The third factor is the way contractors are managing their equipment fleets and the response of dealers and manufacturers. The Great Recession taught many costly and tough lessons to contractors who were on the front line of the economic collapse. Starting in 2008 and continuing through 2010, most contractors had to face agonizing business issues head on, including bloated overhead and too many employees and equipment fleets that were not only sitting idle, but that were declining in value faster than they had ever seen.
The first problem was the easiest to address. Expenses were cut. Purchases were cancelled. The second, while at times heartbreaking and painful for those involved, could be accomplished without an additional economic loss to the contractor. As a result, thousands and thousands of construction workers were laid off.

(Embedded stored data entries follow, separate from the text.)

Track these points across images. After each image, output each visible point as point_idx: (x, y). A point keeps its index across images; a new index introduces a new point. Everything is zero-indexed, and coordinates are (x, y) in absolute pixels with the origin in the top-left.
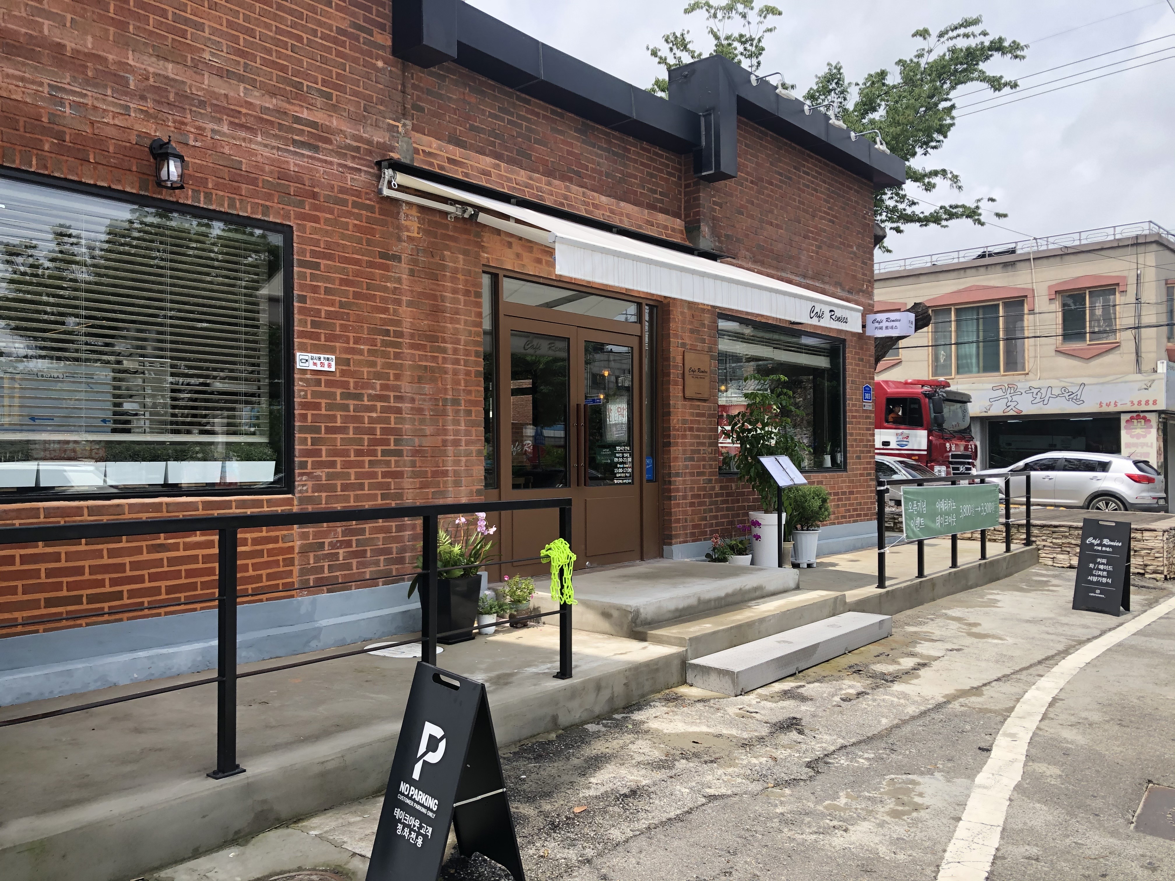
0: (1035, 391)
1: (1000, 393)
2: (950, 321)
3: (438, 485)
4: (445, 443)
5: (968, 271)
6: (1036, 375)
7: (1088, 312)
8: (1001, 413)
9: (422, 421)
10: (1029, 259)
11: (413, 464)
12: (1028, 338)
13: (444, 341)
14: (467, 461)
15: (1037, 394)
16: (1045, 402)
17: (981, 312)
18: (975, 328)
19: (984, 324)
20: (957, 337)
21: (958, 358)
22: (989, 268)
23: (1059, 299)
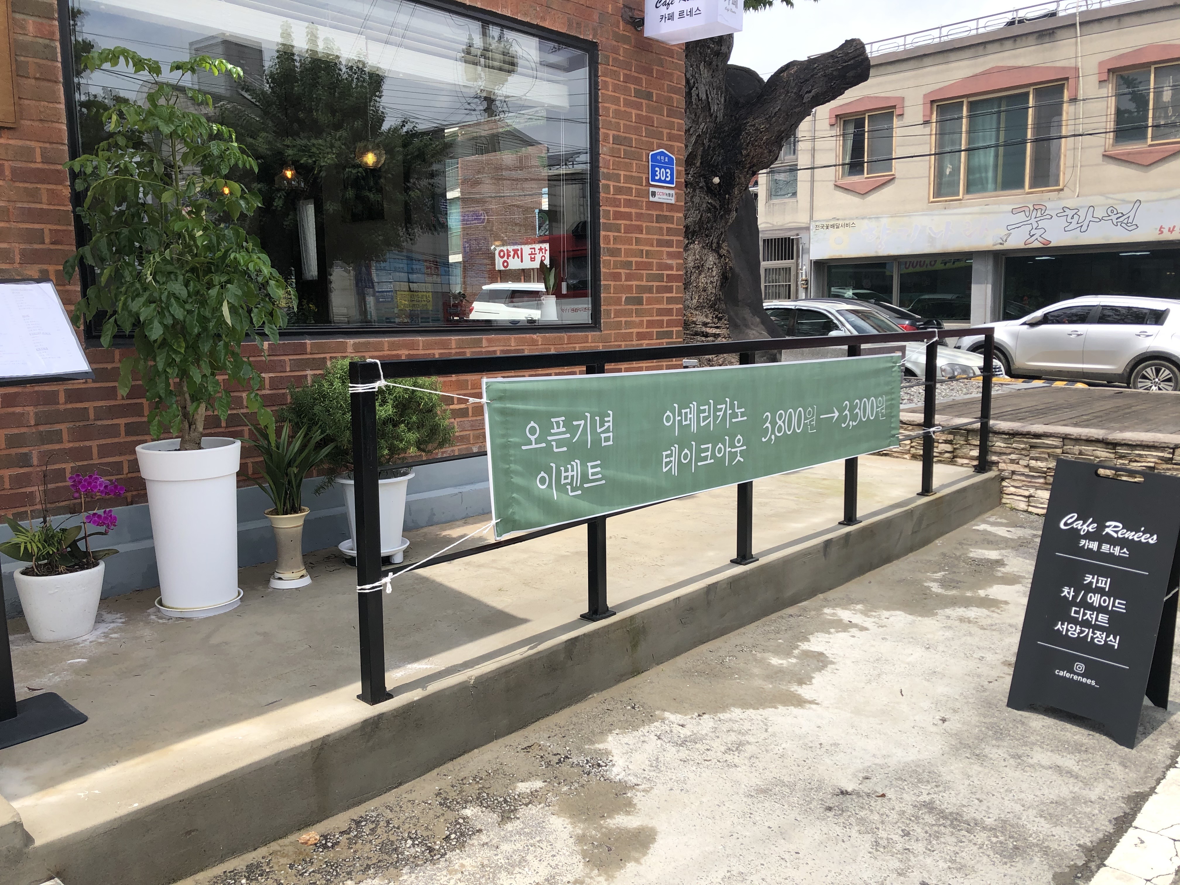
0: (1070, 213)
1: (1021, 217)
2: (962, 118)
5: (989, 46)
6: (1074, 191)
7: (1152, 95)
8: (1021, 246)
10: (1074, 25)
12: (1066, 137)
15: (1072, 218)
16: (1083, 229)
17: (1004, 103)
18: (994, 125)
19: (1007, 120)
20: (970, 141)
21: (969, 171)
22: (1018, 39)
23: (1113, 79)
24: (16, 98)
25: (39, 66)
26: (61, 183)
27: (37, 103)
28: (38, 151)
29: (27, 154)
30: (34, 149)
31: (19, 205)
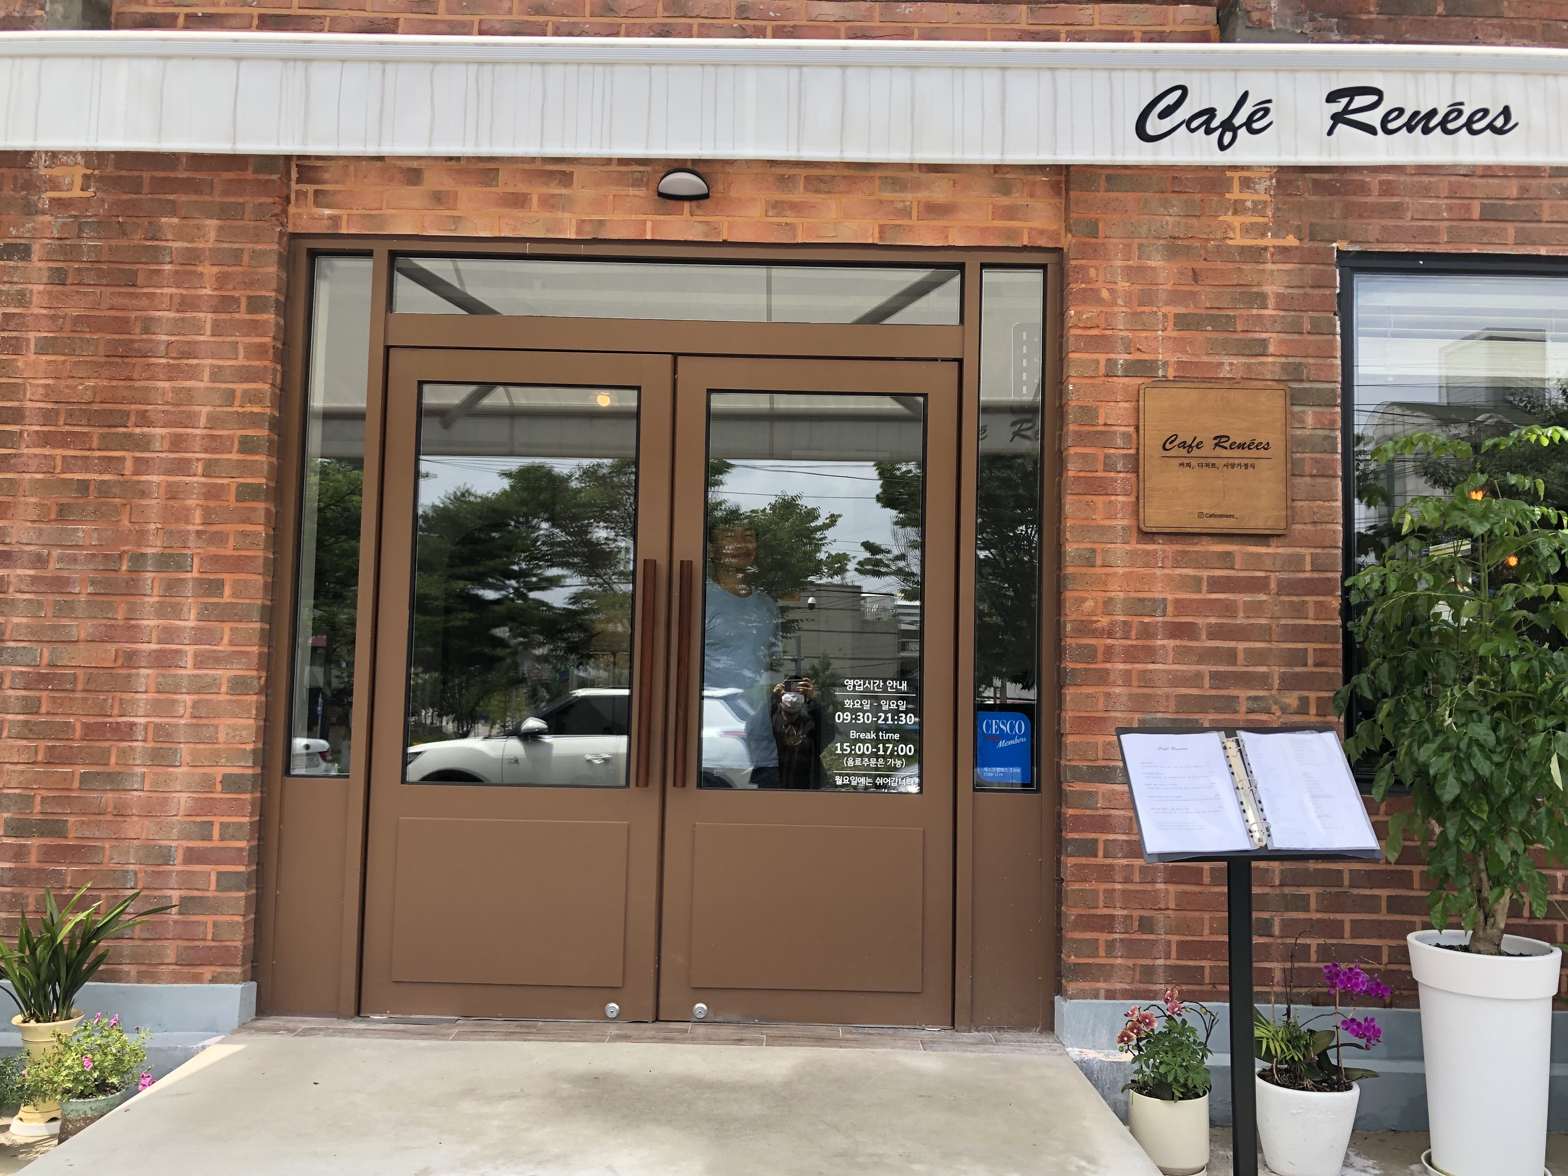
3: (103, 757)
4: (131, 659)
9: (65, 609)
11: (31, 707)
13: (144, 419)
14: (195, 705)
24: (1289, 501)
25: (1316, 461)
26: (1331, 593)
27: (1311, 504)
28: (1308, 559)
29: (1295, 562)
30: (1304, 556)
31: (1283, 622)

The third problem was more complicated. It was common for equipment to be worth less than its stated value on the books and, in many cases, less than what was owed on it. The decisions contractors had to face and the economic pain it caused have left a permanent mark on how they think about using and acquiring equipment.
Rental was already very popular before the recession, and it is even more so now. Contractors still need, and will continue to buy, equipment, but the bar has been permanently raised for purchase decision making. They are demanding options and flexibility more than ever. They need and want to use more equipment, but they are demanding that someone else take at least part of the economic risk associated with owning equipment. They have found many willing partners.

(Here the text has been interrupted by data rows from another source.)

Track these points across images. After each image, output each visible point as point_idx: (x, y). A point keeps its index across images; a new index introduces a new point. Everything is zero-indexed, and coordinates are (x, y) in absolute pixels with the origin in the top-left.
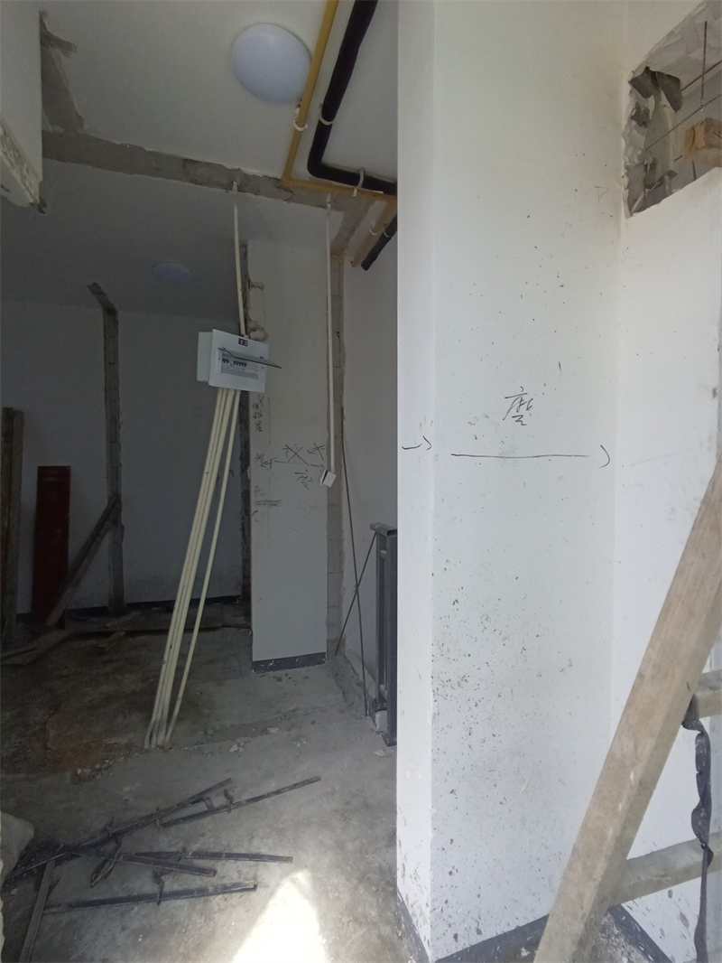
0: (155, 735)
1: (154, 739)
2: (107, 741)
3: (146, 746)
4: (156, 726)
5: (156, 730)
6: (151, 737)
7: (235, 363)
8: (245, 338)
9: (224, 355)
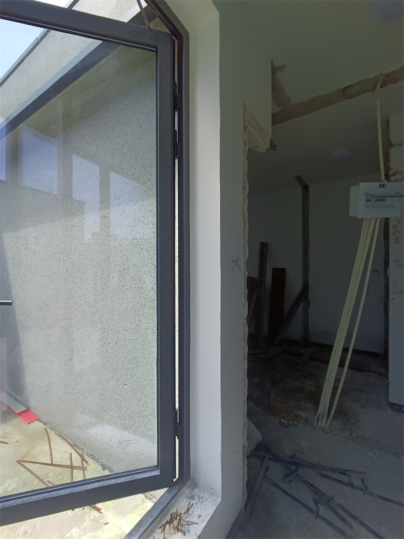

With the encouragement and support of their manufacturer partners, rental companies and equipment dealers have significantly expanded their offer ings. Whether it is in the form of short-term rentals, or longer-term leases with multiple return options, contractors have received what they demanded. As a result, the balance sheets of providers have increased significantly over the past five years along with their leverage. End-users have effectively shifted much of the burden and risk associated with equipment ownership to others.
For contractors, the result of these three business factors has been increasing revenues, decreased overhead, lower leverage, lower interest expense and lower risk in the event of another downturn.

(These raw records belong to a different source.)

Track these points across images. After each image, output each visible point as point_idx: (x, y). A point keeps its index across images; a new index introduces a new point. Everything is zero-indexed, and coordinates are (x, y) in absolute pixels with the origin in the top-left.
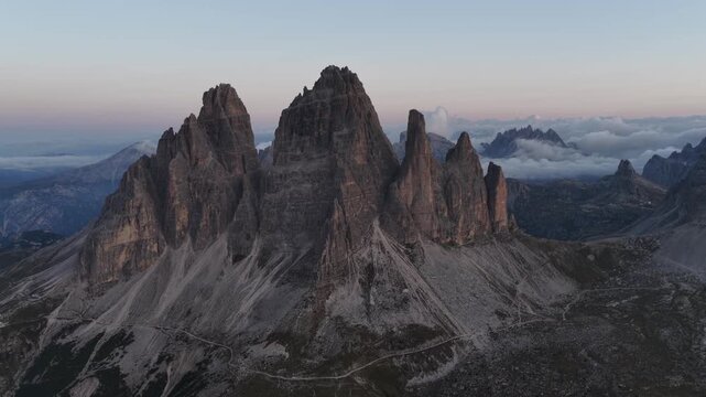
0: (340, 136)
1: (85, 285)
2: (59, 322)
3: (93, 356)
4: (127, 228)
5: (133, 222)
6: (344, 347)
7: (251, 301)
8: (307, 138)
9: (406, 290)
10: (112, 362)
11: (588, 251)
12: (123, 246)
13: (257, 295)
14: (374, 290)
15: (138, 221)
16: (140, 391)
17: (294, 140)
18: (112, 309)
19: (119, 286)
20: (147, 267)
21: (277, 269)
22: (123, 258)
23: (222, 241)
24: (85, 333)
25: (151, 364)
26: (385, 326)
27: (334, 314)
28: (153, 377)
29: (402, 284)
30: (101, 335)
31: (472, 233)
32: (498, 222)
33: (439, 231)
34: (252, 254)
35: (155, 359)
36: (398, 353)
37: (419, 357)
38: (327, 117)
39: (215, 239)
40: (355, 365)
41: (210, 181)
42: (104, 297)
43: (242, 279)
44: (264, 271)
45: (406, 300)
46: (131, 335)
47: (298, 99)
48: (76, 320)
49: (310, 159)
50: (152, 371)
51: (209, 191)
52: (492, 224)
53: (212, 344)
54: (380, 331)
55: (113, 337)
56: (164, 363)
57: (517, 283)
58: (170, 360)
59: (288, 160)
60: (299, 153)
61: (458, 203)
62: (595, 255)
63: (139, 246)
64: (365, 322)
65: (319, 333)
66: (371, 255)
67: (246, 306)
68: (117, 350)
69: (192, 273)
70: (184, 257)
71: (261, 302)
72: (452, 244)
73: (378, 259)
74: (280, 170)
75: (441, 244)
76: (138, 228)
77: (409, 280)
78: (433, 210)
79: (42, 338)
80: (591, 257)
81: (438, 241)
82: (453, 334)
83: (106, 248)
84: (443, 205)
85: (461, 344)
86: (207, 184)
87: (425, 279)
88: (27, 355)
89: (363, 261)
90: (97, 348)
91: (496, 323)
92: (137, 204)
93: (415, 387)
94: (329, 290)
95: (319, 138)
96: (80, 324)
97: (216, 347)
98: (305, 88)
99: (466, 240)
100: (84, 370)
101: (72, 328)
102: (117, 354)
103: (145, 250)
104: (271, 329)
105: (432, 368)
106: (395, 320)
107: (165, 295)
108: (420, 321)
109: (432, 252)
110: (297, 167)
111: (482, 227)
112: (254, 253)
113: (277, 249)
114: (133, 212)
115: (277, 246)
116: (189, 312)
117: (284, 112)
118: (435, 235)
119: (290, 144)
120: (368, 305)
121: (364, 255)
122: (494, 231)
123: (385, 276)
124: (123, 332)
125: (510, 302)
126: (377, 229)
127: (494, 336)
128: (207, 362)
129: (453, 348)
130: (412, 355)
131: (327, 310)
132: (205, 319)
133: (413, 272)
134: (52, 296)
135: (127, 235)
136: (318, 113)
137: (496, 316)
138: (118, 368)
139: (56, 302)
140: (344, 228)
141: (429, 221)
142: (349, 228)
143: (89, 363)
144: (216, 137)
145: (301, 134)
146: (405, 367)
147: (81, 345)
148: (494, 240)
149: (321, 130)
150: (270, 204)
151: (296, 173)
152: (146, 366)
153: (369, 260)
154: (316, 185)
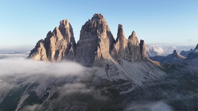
0: (99, 31)
2: (18, 81)
4: (38, 55)
6: (101, 83)
8: (89, 32)
9: (118, 71)
10: (33, 90)
11: (168, 65)
14: (109, 70)
15: (41, 54)
16: (41, 97)
24: (25, 83)
26: (113, 79)
27: (98, 76)
28: (45, 94)
29: (117, 69)
30: (30, 83)
31: (136, 58)
32: (143, 56)
33: (127, 57)
35: (45, 89)
36: (117, 85)
37: (123, 87)
38: (95, 26)
40: (105, 88)
45: (118, 73)
46: (38, 83)
47: (87, 22)
49: (90, 38)
50: (45, 92)
51: (61, 47)
52: (141, 56)
54: (111, 80)
55: (33, 84)
56: (48, 90)
57: (149, 71)
58: (50, 89)
59: (84, 38)
60: (87, 36)
61: (132, 50)
62: (170, 66)
64: (107, 78)
65: (94, 80)
72: (131, 61)
73: (110, 63)
74: (82, 41)
75: (127, 61)
77: (119, 69)
78: (125, 51)
80: (169, 67)
82: (132, 82)
84: (128, 50)
85: (135, 84)
86: (61, 45)
87: (123, 69)
89: (106, 63)
90: (29, 86)
91: (144, 80)
92: (41, 49)
93: (122, 94)
94: (96, 70)
95: (93, 32)
96: (23, 81)
98: (89, 20)
99: (134, 60)
100: (25, 92)
101: (21, 82)
102: (34, 88)
104: (80, 80)
105: (127, 90)
106: (115, 78)
108: (123, 78)
109: (125, 62)
110: (87, 40)
111: (139, 57)
114: (40, 51)
115: (81, 61)
117: (83, 26)
118: (126, 58)
119: (84, 34)
120: (108, 75)
122: (142, 58)
123: (112, 67)
124: (36, 83)
125: (148, 76)
126: (109, 56)
127: (144, 83)
129: (132, 85)
130: (121, 86)
131: (96, 75)
133: (120, 67)
135: (38, 57)
136: (92, 25)
137: (144, 79)
138: (35, 91)
140: (100, 54)
141: (124, 54)
142: (102, 55)
143: (26, 90)
144: (63, 33)
145: (88, 32)
146: (119, 89)
147: (24, 86)
148: (142, 61)
149: (93, 30)
150: (79, 50)
151: (86, 41)
152: (43, 91)
153: (107, 63)
154: (92, 44)
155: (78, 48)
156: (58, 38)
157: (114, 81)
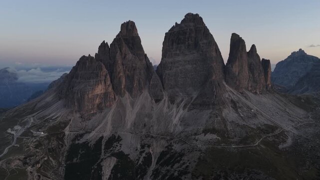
0: (203, 44)
1: (78, 115)
2: (72, 133)
3: (103, 147)
4: (100, 86)
5: (103, 83)
6: (247, 133)
7: (177, 118)
8: (182, 45)
9: (252, 111)
10: (117, 149)
11: (300, 98)
12: (98, 95)
13: (179, 115)
14: (239, 110)
15: (105, 83)
16: (140, 162)
17: (174, 47)
18: (101, 126)
19: (98, 115)
20: (110, 105)
21: (182, 104)
22: (97, 101)
23: (146, 93)
24: (92, 137)
25: (139, 149)
26: (254, 124)
27: (230, 120)
28: (144, 155)
29: (250, 108)
30: (102, 137)
31: (261, 89)
32: (268, 85)
33: (251, 87)
34: (165, 98)
35: (139, 147)
36: (268, 135)
37: (277, 137)
38: (193, 35)
39: (141, 93)
40: (257, 140)
41: (134, 65)
42: (91, 121)
43: (165, 110)
44: (175, 106)
45: (255, 114)
46: (119, 137)
47: (173, 28)
48: (81, 132)
49: (186, 55)
50: (141, 153)
51: (134, 70)
52: (266, 86)
53: (168, 138)
55: (109, 139)
56: (146, 148)
57: (286, 109)
58: (149, 146)
59: (173, 56)
60: (178, 52)
61: (256, 75)
63: (106, 95)
64: (245, 123)
66: (230, 96)
67: (175, 121)
68: (115, 144)
69: (137, 108)
70: (128, 101)
71: (183, 118)
72: (256, 93)
73: (234, 97)
74: (170, 60)
76: (106, 86)
77: (251, 107)
78: (248, 77)
79: (66, 141)
80: (303, 101)
81: (251, 91)
82: (282, 128)
83: (90, 96)
86: (132, 66)
87: (256, 106)
88: (62, 149)
89: (228, 98)
90: (103, 143)
91: (293, 124)
92: (104, 74)
93: (283, 149)
94: (220, 110)
95: (189, 45)
96: (84, 134)
97: (172, 139)
98: (176, 23)
99: (260, 92)
100: (103, 154)
101: (81, 136)
102: (117, 146)
103: (110, 97)
104: (202, 128)
105: (285, 141)
107: (127, 118)
108: (266, 123)
109: (250, 95)
110: (180, 58)
112: (166, 98)
113: (177, 96)
114: (103, 78)
115: (177, 94)
116: (145, 125)
117: (166, 33)
119: (172, 49)
120: (242, 117)
121: (227, 96)
123: (241, 105)
124: (114, 136)
126: (226, 86)
127: (296, 128)
128: (171, 145)
129: (286, 133)
130: (274, 136)
131: (226, 119)
132: (155, 128)
133: (250, 103)
134: (62, 121)
135: (100, 90)
136: (188, 34)
137: (290, 121)
138: (122, 152)
139: (66, 124)
141: (246, 83)
143: (103, 151)
144: (131, 45)
145: (178, 44)
146: (274, 141)
147: (93, 143)
148: (269, 92)
149: (190, 42)
150: (169, 75)
151: (180, 61)
152: (136, 150)
153: (230, 98)
154: (194, 66)
155: (167, 72)
156: (125, 55)
157: (259, 128)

While contractors are better positioned, rental companies are beginning to examine their businesses to avoid a concentration of risk in their rental fleets. They don’t want to be stuck with a problem similar to what the end-users faced — too much equipment and not enough market. There is more late model equipment available than in previous years. Due to the build-up of the fleets over the past five years, an increasing competition for rental utilization is starting to pressure rental rates. Under-utilized assets are sold. Compounding this is equipment that was previously deployed to the energy industry that has made its way to other parts of the industry.
The final pressure point is the return to the market of equipment that was on 12- to 36-month leases. Some major manufacturers have noted in recent earnings calls that this is something they are beginning to experience. We are seeing some dealers and rental companies hit the pause button as it relates to expanding and, in some cases, replacing their rental fleet assets. This pause is having a negative effect at the manufacturer level with sales volumes in some cases stalling or decreasing. As dealers have slowed their purchases, manufacturers have been forced to increase incentives to stay competitive, cutting into their overall margins.
What’s the bottom line? Contractors emerged from the recession smarter, leaner, with more options and better positioned for fluctuations. It remains to be seen what the future holds but our 2017 construction industry survey of equipment professionals will help us understand what lies ahead for contractors, manufactures and dealers. In the meantime, contractors should enjoy the “glory days” while they are here.